### Passage to read:
───

CHR slams harassment of UE campus journalist: Criticizing gov’t not a crime
MANILA, Philippines — “Dissent and expression of grievance against government actions and views are not crimes.”
The Commission on Human Rights (CHR) stressed this on Monday as it denounced the “repressive actions” against a student journalist allegedly forced by his former teacher to publicly apologize over his critical stand of the government.
Joshua B. Molo, editor-in-chief of Dawn, the official campus paper of the University of the East, drew the ire of his former teachers from Cabiao National High School in Cabiao, Nueva Ecija after he expressed his criticisms on how the government was handling the coronavirus disease 2019 (COVID-19) crisis.
One of Molo’s teachers supposedly reported him to authorities and allegedly threatened to file a cyber libel case against him if he would not apologize for his remarks. He was summoned to the Barangay Hall of San Fernando Sur in Nueva Ecija.
In a statement, CHR Spokesperson Atty. Jacqueline Ann de Guia said the agency condemns the “blatant disregard for Molo’s dignity and fundamental human rights.”
“Right to freedom of opinion and expression [is] the lifeblood of a democratic society,” de Guia said.
Efforts to suppress “nonviolent expression” could lead to far more dangerous and compromising outcomes, the CHR official warned.
“We reiterate that dissent and expression of grievance against government actions and views are not crimes—but are constitutionally recognized rights,” de Guia said.

───

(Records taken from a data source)

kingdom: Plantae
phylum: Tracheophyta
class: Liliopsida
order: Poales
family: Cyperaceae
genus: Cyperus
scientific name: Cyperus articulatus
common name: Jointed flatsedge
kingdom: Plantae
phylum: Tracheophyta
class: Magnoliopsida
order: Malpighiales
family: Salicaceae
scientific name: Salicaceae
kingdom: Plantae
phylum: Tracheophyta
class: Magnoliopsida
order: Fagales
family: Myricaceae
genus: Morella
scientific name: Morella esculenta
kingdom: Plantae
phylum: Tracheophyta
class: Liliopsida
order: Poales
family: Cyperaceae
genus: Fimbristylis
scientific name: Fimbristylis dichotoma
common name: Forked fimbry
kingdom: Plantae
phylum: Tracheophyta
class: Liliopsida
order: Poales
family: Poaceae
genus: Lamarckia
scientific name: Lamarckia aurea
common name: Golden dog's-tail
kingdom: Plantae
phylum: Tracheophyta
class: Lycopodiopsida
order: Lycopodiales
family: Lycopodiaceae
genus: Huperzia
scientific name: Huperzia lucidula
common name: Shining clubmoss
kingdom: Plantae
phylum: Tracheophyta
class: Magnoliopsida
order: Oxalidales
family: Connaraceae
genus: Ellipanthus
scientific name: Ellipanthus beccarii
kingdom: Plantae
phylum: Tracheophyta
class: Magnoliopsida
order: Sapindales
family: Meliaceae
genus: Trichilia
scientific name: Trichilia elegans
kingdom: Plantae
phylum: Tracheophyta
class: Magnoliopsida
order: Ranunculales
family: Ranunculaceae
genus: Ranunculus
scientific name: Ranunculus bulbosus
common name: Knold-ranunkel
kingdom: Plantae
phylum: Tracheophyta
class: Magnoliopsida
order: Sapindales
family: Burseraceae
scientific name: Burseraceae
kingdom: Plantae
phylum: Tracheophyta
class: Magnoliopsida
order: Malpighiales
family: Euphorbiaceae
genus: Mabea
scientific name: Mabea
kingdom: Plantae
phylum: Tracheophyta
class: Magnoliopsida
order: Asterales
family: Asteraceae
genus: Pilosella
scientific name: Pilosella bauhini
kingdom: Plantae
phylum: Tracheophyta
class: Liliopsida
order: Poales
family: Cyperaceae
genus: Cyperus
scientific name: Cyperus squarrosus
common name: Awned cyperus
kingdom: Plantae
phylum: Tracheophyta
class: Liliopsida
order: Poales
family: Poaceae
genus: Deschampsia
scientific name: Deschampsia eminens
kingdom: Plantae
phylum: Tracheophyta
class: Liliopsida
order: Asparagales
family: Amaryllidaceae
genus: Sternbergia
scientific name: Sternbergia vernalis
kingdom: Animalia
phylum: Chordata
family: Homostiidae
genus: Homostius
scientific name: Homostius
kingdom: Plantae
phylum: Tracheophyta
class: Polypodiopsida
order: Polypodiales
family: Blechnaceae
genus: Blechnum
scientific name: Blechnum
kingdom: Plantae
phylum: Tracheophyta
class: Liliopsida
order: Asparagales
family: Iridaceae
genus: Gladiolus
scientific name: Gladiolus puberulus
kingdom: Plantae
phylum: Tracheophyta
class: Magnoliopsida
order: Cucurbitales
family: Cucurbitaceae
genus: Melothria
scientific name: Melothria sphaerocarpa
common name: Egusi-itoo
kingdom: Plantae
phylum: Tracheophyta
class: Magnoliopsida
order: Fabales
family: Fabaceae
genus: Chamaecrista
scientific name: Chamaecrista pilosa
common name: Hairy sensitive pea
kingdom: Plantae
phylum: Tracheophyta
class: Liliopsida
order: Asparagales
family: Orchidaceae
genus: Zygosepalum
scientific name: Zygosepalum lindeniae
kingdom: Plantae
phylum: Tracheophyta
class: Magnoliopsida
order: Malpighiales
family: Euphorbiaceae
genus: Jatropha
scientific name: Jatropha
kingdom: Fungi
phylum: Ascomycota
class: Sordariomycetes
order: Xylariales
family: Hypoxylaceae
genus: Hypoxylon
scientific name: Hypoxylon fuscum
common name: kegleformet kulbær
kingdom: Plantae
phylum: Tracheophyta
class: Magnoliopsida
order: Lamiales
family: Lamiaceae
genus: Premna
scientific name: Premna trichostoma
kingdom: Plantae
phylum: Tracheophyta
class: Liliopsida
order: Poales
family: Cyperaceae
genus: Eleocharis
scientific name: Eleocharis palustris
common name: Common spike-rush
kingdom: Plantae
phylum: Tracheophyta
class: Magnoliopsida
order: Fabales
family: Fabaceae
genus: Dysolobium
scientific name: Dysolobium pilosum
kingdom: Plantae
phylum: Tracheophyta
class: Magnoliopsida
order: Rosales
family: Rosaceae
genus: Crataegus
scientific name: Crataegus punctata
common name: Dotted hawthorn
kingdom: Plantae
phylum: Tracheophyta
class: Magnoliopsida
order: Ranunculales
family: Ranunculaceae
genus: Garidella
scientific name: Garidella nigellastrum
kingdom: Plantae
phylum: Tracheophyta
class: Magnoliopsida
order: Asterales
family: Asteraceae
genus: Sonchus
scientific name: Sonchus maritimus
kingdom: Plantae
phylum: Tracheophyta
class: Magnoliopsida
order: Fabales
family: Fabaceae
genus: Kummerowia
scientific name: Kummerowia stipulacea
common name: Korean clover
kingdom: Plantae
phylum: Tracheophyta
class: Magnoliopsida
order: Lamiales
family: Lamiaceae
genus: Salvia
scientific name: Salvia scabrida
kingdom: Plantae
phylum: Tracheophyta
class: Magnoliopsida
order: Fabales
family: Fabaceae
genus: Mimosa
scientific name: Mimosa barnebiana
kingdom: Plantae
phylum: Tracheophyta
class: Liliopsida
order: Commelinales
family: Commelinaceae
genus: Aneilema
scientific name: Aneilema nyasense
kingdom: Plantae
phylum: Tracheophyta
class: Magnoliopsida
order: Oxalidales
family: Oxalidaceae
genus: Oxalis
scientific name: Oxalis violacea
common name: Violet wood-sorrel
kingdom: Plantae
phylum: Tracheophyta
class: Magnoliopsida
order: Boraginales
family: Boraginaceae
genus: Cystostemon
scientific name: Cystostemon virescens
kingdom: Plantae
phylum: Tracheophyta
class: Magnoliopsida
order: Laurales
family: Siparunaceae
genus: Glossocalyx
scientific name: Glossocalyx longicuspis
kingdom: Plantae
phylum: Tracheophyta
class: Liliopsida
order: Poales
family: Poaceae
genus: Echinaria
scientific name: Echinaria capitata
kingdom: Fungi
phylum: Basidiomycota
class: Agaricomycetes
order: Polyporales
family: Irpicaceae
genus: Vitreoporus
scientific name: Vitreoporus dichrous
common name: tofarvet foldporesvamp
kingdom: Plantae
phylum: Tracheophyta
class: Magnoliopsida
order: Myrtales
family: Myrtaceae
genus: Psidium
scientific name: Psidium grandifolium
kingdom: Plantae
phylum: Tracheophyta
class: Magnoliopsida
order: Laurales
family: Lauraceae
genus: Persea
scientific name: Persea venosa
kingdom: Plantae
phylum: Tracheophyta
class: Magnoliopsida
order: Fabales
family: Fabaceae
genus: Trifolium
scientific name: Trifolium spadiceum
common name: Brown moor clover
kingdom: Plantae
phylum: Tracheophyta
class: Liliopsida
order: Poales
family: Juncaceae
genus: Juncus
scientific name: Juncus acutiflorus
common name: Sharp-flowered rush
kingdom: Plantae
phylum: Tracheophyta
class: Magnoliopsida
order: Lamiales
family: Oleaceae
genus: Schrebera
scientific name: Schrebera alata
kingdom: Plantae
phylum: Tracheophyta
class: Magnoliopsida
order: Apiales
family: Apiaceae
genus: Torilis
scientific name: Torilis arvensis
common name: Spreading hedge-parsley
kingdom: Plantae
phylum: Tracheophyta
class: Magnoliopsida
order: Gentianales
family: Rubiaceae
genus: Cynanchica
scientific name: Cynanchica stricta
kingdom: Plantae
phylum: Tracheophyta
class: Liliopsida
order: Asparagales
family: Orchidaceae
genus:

───

### Exercise instructions:
Transcribe the part of the article on the UE campus journalist that begins with the words containing "The Commission on" and ends with "of the government.". The records have no connection to the article about the student journalist.

### Worked solution:
The Commission on Human Rights (CHR) stressed this on Monday as it denounced the “repressive actions” against a student journalist allegedly forced by his former teacher to publicly apologize over his critical stand of the government.